The poll of 1,000 adults revealed that many members of the public struggle to identify British businesses.
Respondents incorrectly thought that many of our store cupboard favourites, such as Tetley Tea, Branston Pickle, HP Sauce and Heinz, were British when they are actually Indian, Japanese and American.
Companies with less traditionally British sounding names such as Hikma Pharmaceuticals, Schroders and Antofagasta were also incorrectly identified. Less than 10 per cent of the public thought they were British, when they are actually all based in Britain.
When asked about businesses in the FTSE 100, the research found 95 per cent of UK adults have heard of the five biggest companies, but thought high street names were bigger players in the market than they actually are.
Almost one in five thought Tesco was the biggest company in Britain, even though it only represents 0.84 per cent of the market share. This compares to HSBC, the actual first place, that represents 5.47 per cent.
Research also showed that one in four don’t know what a PLC is. A PLC is a company whose shares can be sold to the public.
Over half think that Jet2 Holidays and over a quarter think that Tesco are part of wider PLCs, when in fact they are PLCs in their own right.
The beauty industry seemed to be a major cause for confusion, as more people think Lush is part of a wider PLC than The Body Shop, when in fact The Body Shop, once a PLC in its own right, became part of L’oreal in March 2006.
Shameer Sachdev, Head of Marketing & Sales at Spread Co, said: “The research shows that people are very much influenced by the physical presence of companies when it comes to estimating their size and origins.

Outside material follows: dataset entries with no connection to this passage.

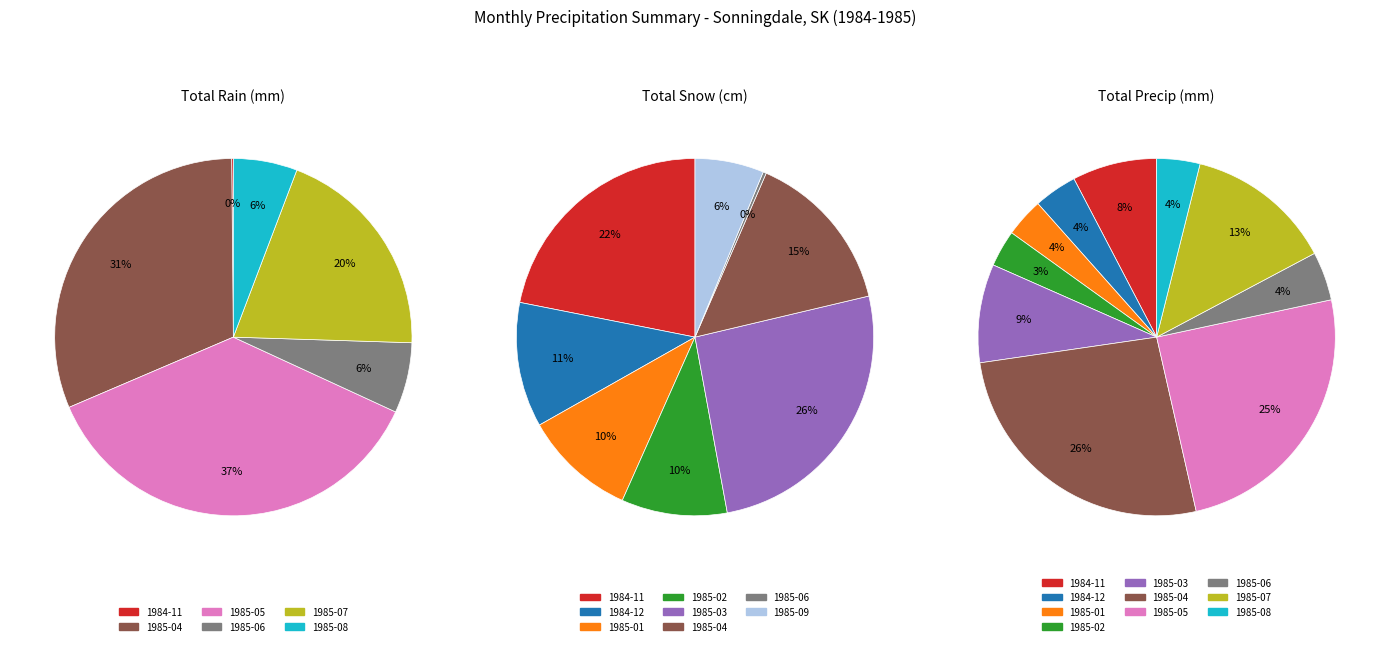

What is the spread (max minus min) of values at 1984-12?

15.6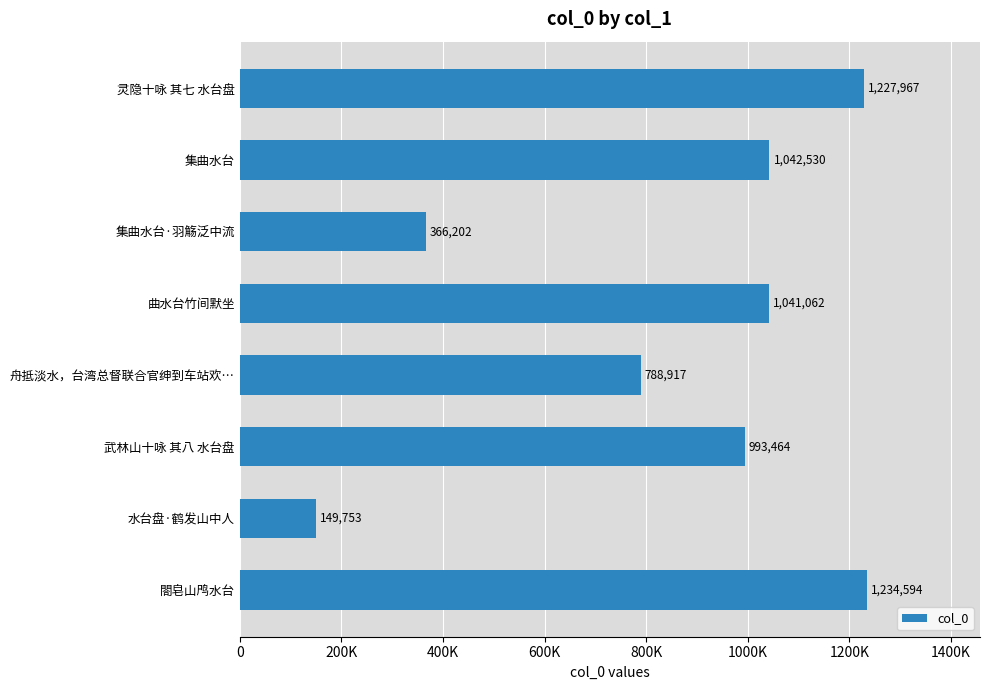

Does the chart contain stacked bars?

No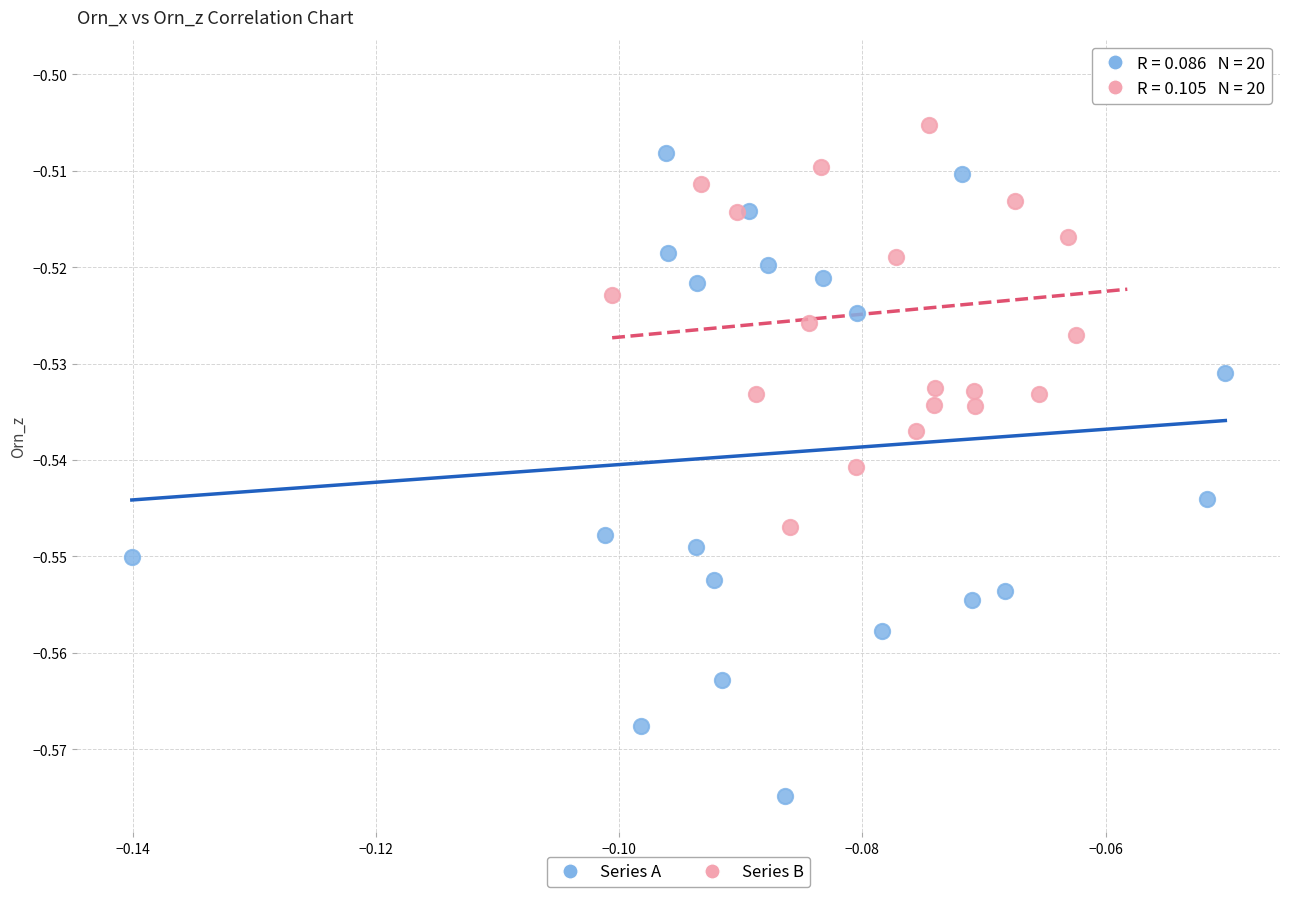

Which series contains the highest Y value?

Series B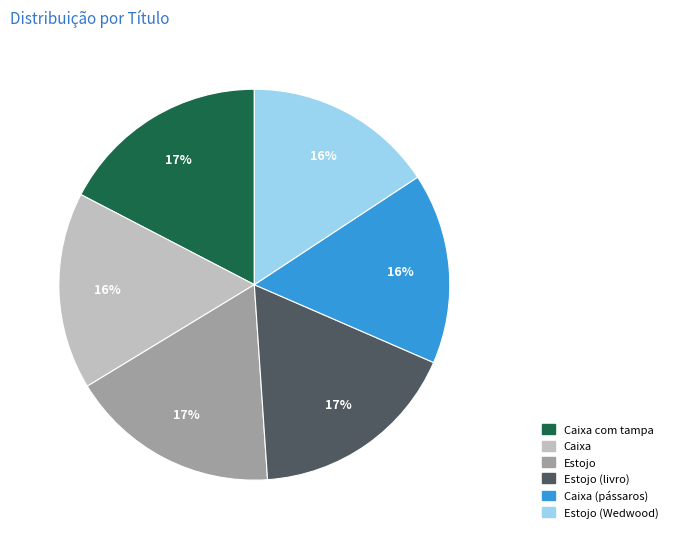

How many slices are in this pie chart?

6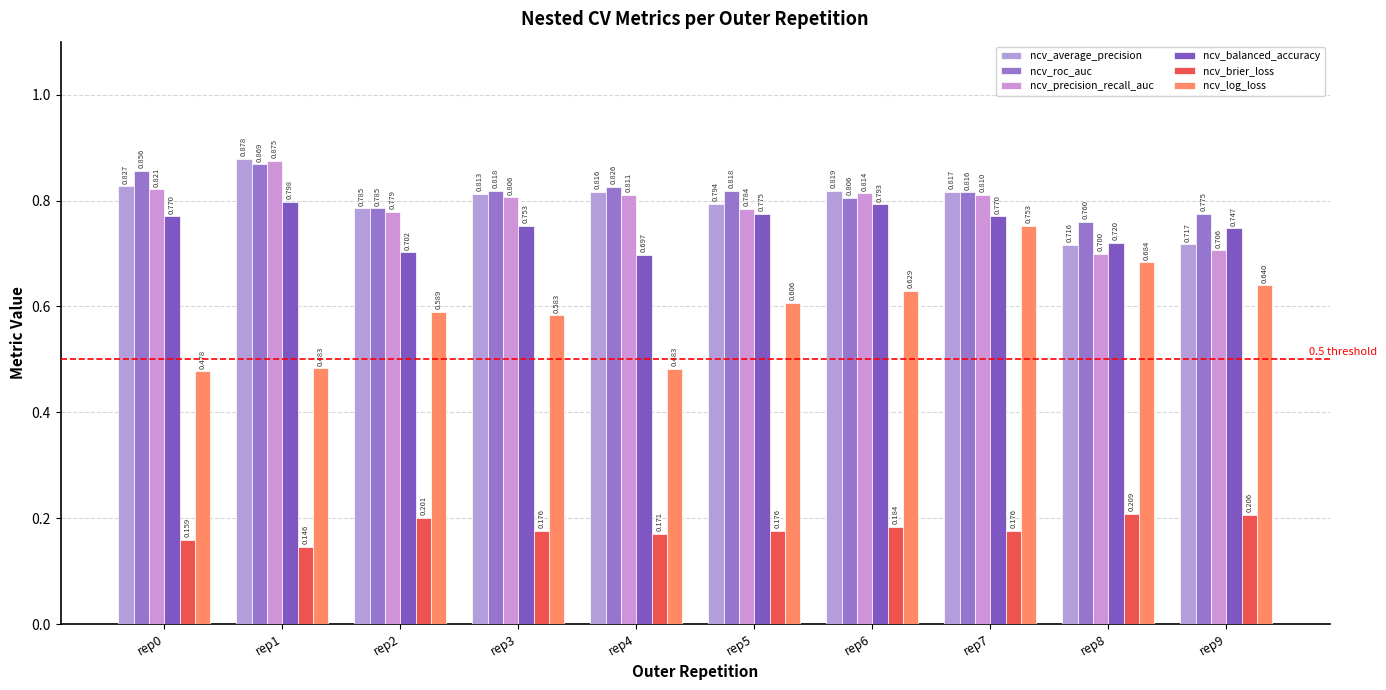

How many ncv_roc_auc values are between 0 and 1?

10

“Sometimes clever branding from parent companies can disguise our favourite brands as British, so they become part of our culture. Many of these brands started off as local independent companies, and later became part of a wider PLC based overseas such as Cadbury, Walker Crisps and Newcastle Brown Ale. However, their British heritage is still enough to convince the UK population that they’re investing their money with a domestic company.”